Task goal> The word "Zeichner" may appear in lines of the data; say how many such lines there are, with nothing beyond the number.

── Data records

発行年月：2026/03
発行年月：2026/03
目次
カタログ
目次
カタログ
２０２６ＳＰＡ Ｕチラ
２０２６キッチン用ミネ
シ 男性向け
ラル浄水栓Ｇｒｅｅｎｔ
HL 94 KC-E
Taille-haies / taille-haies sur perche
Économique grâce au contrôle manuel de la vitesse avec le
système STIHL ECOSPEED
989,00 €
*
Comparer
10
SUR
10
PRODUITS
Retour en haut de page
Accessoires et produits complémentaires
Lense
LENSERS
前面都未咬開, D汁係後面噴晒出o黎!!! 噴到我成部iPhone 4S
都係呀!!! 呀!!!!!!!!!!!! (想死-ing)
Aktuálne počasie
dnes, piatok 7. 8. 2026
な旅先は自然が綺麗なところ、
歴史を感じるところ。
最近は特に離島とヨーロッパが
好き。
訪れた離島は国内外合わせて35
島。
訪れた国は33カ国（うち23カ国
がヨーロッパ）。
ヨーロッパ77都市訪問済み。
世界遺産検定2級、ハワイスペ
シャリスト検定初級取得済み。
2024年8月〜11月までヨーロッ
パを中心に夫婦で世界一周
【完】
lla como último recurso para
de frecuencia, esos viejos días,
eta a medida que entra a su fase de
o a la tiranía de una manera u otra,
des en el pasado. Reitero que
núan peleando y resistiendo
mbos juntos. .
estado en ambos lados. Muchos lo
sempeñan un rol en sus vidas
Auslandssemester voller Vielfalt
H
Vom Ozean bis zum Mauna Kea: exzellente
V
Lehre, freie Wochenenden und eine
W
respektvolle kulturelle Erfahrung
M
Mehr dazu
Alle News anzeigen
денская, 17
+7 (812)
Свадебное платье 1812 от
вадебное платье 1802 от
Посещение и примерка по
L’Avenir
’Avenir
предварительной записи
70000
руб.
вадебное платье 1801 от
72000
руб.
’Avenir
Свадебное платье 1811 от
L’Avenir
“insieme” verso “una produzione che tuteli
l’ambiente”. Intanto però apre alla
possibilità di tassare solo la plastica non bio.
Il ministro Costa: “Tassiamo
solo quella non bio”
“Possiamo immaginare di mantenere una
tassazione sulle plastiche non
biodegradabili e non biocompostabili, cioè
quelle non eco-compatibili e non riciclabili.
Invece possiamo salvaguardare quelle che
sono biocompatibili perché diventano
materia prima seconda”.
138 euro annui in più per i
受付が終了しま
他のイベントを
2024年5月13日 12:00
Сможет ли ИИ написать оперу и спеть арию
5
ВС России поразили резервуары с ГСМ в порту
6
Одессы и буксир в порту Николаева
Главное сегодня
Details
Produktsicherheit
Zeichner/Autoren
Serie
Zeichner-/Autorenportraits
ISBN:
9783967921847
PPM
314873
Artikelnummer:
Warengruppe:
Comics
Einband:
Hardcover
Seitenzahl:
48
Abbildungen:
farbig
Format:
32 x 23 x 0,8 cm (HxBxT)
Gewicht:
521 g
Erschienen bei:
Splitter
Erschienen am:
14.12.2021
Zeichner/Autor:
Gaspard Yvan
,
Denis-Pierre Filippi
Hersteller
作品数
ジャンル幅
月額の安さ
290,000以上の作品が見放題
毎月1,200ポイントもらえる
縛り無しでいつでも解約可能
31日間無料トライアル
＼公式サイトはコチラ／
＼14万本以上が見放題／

────

Written answer> 3